The Governor of Utah has been talking about possible new passenger rail routes in Utah. That is quite a change from the Utah DOT which claims that it is not in the business of doing rail service of any sort. The SLC stuff is a city project mostly apparently.









Utah exploring new passenger line; could it choose high-speed rail? - Railway Track and Structures


Utah is exploring the idea of a new passenger line. Could it choose high-speed rail? Cost for just a study could be hundreds of millions of dollars.




www.rtands.com


----------



## Anderson (Oct 26, 2022)

The article was rather...amorphous about what lines were potentially being considered.


----------



## danasgoodstuff (Oct 26, 2022)

There's been talk of SLC to Boise, and possibly on to PDX from there.

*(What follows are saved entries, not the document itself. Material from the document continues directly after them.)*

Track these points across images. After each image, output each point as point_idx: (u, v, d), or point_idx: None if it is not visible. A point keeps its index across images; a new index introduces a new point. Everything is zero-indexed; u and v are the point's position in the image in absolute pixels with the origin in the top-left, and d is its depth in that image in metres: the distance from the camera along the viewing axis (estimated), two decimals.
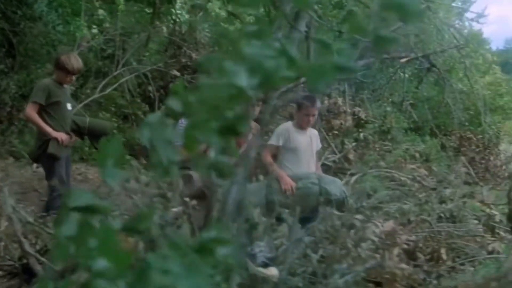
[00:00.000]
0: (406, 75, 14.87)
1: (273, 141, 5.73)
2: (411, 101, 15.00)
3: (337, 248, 3.21)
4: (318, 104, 5.90)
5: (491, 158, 12.16)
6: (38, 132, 5.40)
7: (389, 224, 3.71)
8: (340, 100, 10.59)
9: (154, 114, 0.85)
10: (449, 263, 5.99)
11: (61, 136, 5.21)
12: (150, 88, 10.73)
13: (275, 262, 2.41)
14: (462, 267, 5.86)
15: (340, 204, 5.23)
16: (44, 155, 5.20)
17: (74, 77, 5.52)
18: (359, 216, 3.61)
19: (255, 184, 5.80)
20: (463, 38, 13.08)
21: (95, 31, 12.45)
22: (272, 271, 2.22)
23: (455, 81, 15.05)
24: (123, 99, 10.01)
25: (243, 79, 0.79)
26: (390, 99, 14.89)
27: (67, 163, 5.52)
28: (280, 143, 5.64)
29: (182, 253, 0.96)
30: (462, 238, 6.90)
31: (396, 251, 3.51)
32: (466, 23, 19.90)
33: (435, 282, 3.80)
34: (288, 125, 5.96)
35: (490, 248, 6.20)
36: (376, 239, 3.53)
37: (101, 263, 0.78)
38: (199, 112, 0.83)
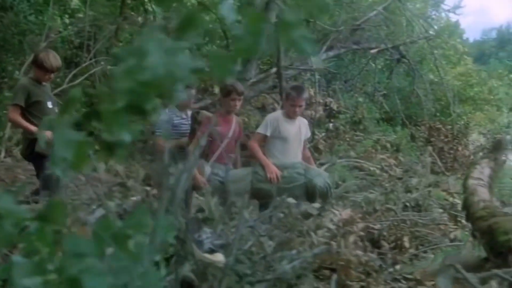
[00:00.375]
0: (378, 66, 15.02)
1: (261, 129, 5.74)
2: (384, 92, 15.18)
3: (293, 236, 3.29)
4: (306, 94, 5.90)
5: (460, 148, 12.36)
6: (24, 132, 5.38)
7: (347, 212, 3.80)
8: (312, 91, 10.67)
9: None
10: (412, 250, 6.13)
11: (46, 134, 5.11)
12: None
13: (226, 249, 2.48)
14: (425, 255, 6.01)
15: (324, 195, 5.30)
16: (32, 154, 5.17)
17: (53, 75, 5.43)
18: (315, 205, 3.69)
19: (241, 170, 5.87)
20: (433, 29, 13.24)
21: (67, 21, 12.35)
22: (218, 257, 2.29)
23: (426, 72, 15.25)
24: (94, 89, 9.95)
25: (146, 73, 0.85)
26: (363, 90, 15.05)
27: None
28: (268, 132, 5.66)
29: (99, 239, 1.02)
30: (427, 226, 7.05)
31: (352, 238, 3.59)
32: (443, 14, 20.15)
33: (391, 269, 3.88)
34: (278, 114, 5.97)
35: (452, 236, 6.35)
36: (333, 226, 3.61)
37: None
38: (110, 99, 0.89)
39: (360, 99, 14.08)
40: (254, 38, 0.86)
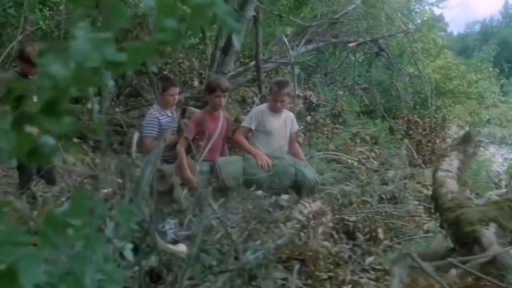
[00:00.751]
0: (359, 60, 15.08)
1: (246, 123, 5.73)
2: (364, 85, 15.26)
3: (262, 227, 3.34)
4: (288, 89, 5.84)
5: (437, 141, 12.49)
6: None
7: (317, 204, 3.85)
8: (292, 84, 10.68)
9: None
10: (387, 242, 6.21)
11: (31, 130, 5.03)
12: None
13: (192, 240, 2.52)
14: (399, 246, 6.10)
15: (312, 189, 5.33)
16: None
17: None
18: (285, 197, 3.73)
19: (231, 156, 5.87)
20: (413, 23, 13.33)
21: (47, 13, 12.26)
22: (180, 247, 2.33)
23: (406, 65, 15.35)
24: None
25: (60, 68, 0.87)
26: (343, 83, 15.13)
27: None
28: (253, 126, 5.66)
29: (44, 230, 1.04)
30: (402, 218, 7.14)
31: (321, 229, 3.64)
32: (427, 8, 20.27)
33: (360, 260, 3.95)
34: (263, 107, 5.97)
35: (426, 227, 6.45)
36: (303, 218, 3.66)
37: None
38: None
39: (340, 92, 14.15)
40: (172, 29, 0.88)
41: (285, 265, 3.23)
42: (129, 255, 1.75)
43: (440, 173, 4.46)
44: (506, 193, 5.13)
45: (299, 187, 5.13)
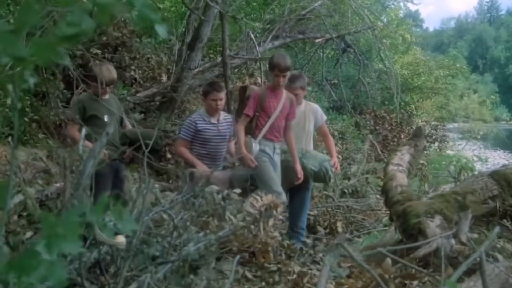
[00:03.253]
0: (328, 55, 15.20)
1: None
2: (334, 81, 15.38)
3: (210, 220, 3.41)
4: (302, 82, 5.61)
5: (402, 136, 12.71)
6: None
7: (268, 198, 3.92)
8: (260, 80, 10.76)
9: None
10: (348, 235, 6.34)
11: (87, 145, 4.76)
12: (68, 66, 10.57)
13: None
14: (359, 239, 6.24)
15: (318, 177, 5.24)
16: None
17: (108, 88, 5.12)
18: (237, 190, 3.80)
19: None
20: (379, 20, 13.49)
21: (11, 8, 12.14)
22: (120, 239, 2.39)
23: (374, 61, 15.53)
24: (36, 77, 9.84)
25: None
26: (312, 79, 15.22)
27: (117, 177, 5.06)
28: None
29: None
30: (363, 212, 7.29)
31: (271, 222, 3.72)
32: (401, 4, 20.50)
33: (311, 251, 4.04)
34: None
35: (384, 221, 6.60)
36: (254, 211, 3.73)
37: None
38: None
39: (309, 88, 14.24)
40: (78, 26, 0.93)
41: (234, 257, 3.30)
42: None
43: (391, 167, 4.57)
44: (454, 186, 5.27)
45: (304, 178, 5.03)
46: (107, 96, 5.15)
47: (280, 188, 4.76)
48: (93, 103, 5.03)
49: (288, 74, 5.02)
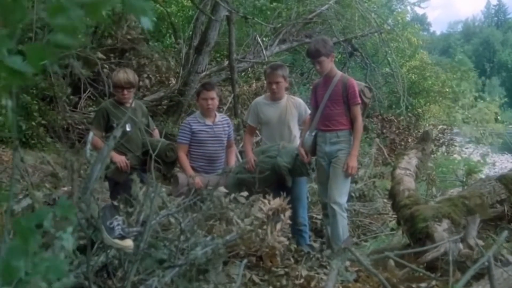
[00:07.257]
0: (335, 59, 15.16)
1: (247, 120, 5.68)
2: None
3: (217, 223, 3.41)
4: (284, 71, 5.49)
5: (410, 140, 12.67)
6: None
7: (276, 201, 3.91)
8: (287, 68, 10.74)
9: None
10: (355, 239, 6.32)
11: (120, 160, 4.79)
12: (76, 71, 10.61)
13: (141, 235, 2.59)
14: (366, 243, 6.22)
15: (297, 172, 5.07)
16: (106, 176, 4.57)
17: (126, 91, 4.95)
18: (244, 193, 3.79)
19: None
20: (386, 24, 13.47)
21: None
22: (127, 243, 2.39)
23: (381, 65, 15.50)
24: (44, 81, 9.83)
25: None
26: None
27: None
28: (252, 120, 5.54)
29: None
30: (371, 216, 7.28)
31: (279, 226, 3.71)
32: (408, 8, 20.43)
33: (319, 255, 4.03)
34: (259, 99, 5.76)
35: (391, 225, 6.58)
36: (261, 215, 3.73)
37: None
38: None
39: None
40: (69, 32, 0.93)
41: (241, 261, 3.29)
42: (67, 244, 1.81)
43: (398, 171, 4.57)
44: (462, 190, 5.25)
45: (280, 176, 4.98)
46: (132, 103, 5.04)
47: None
48: (116, 110, 4.93)
49: (323, 59, 4.74)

Another possibility would be south from SLC to Vegas. Not sure what else would make sense, maybe Ogden to Cheyenne? They have a rather extensive local rail system now in the Ogden/SLC/Provo area, but there isn't much population elsewhere in the State, is there?


----------



## Willbridge (Oct 28, 2022)

One thing that will generate consulting work is that the LA&SL line _(Desert Wind) _bypasses rapidly growing St. George and the I-15 corridor by 65 to 90 miles.

In the meantime, there's the bus.


----------